Exposing Privacy Risks in Graph Retrieval-Augmented Generation (GraphRAG)

Posted on Aug 16, 2025

Introduction

Retrieval-Augmented Generation (RAG) has become a powerful paradigm for enhancing large language models with external knowledge. However, when applied to structured data such as knowledge graphs (GraphRAG), new privacy risks may emerge. During my six-month remote research internship at Prof.
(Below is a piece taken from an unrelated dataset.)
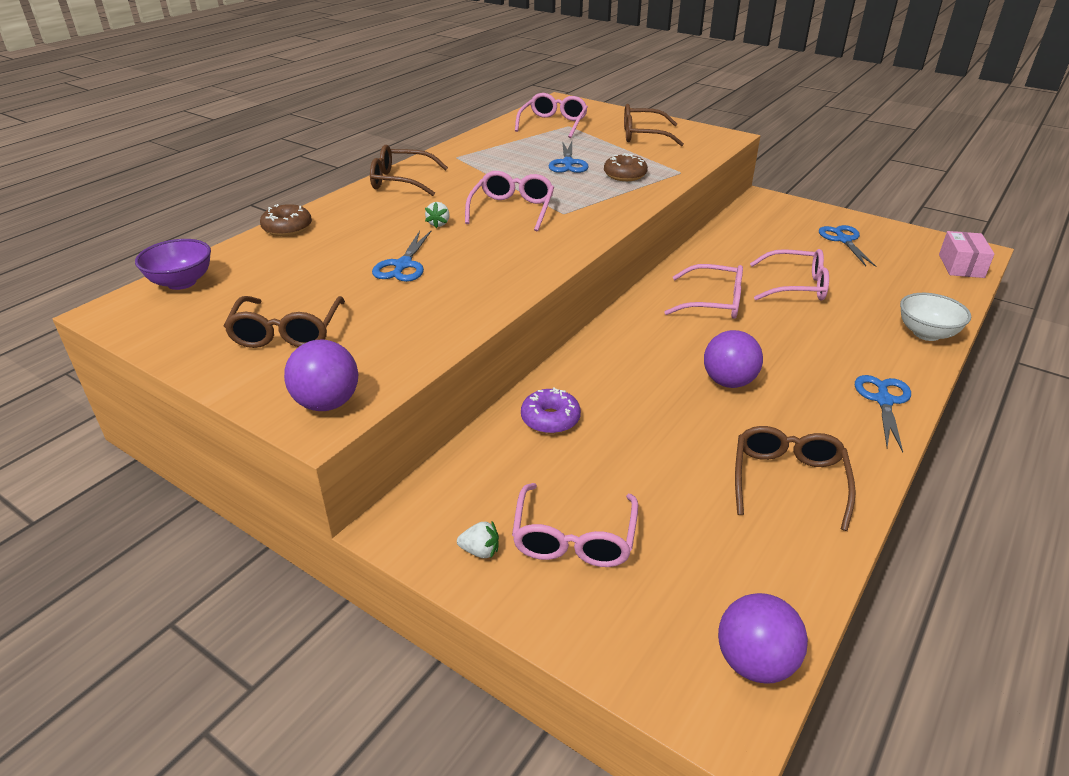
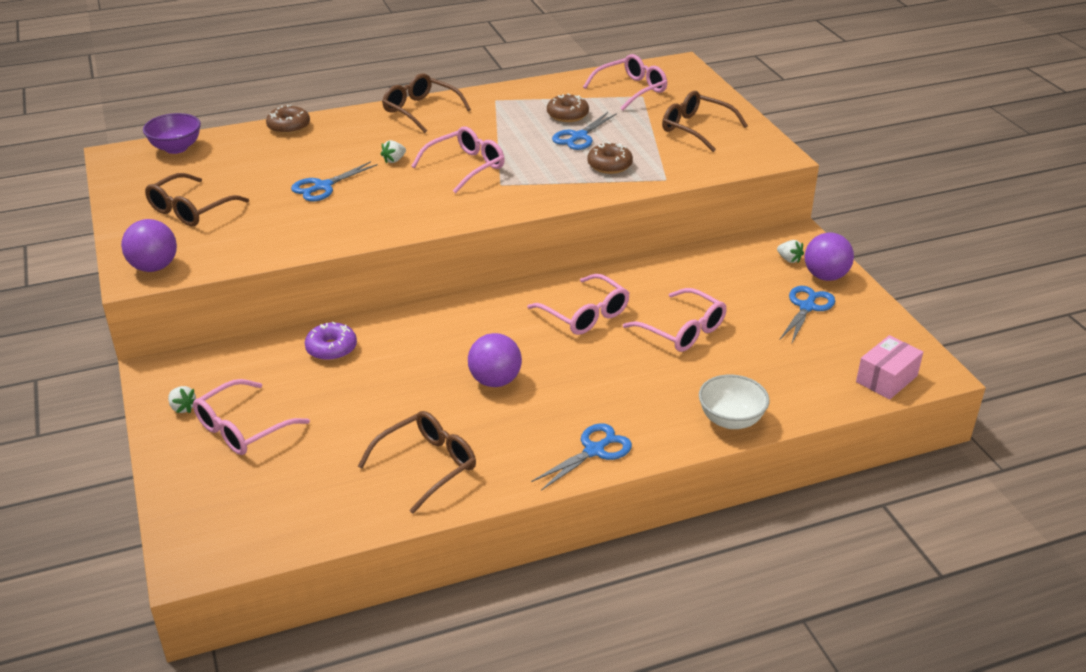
camera: 35 degrees right, 0 degrees up
(533, 152) = (567, 115): none -> brown donut
(754, 662) = (244, 546): purple ball -> purple ball (825, 276)
(783, 214) = (789, 259): none -> white strawberry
Suhang Wang’s Lab, I investigated the vulnerabilities of GraphRAG systems under data extraction attacks.

GraphRAG Privacy

Research Highlights

  1. Novel Study: Conducted the first empirical study revealing privacy risks and data extraction vulnerabilities in GraphRAG systems.
  2. Attack Design: Implemented both targeted and untargeted extraction attacks, achieving up to 73.6% entity leakage and 74.0% relationship leakage per query.
  3. Trade-off Analysis: Identified a critical privacy–utility trade-off inherent in graph-based RAG architectures.
  4. Defense Exploration: Evaluated potential defense mechanisms, including summarization, system prompt enhancement, and similarity thresholds.

Impact

This work provides foundational insights into the security and privacy challenges of GraphRAG, helping future researchers and practitioners design more robust and trustworthy retrieval-augmented systems.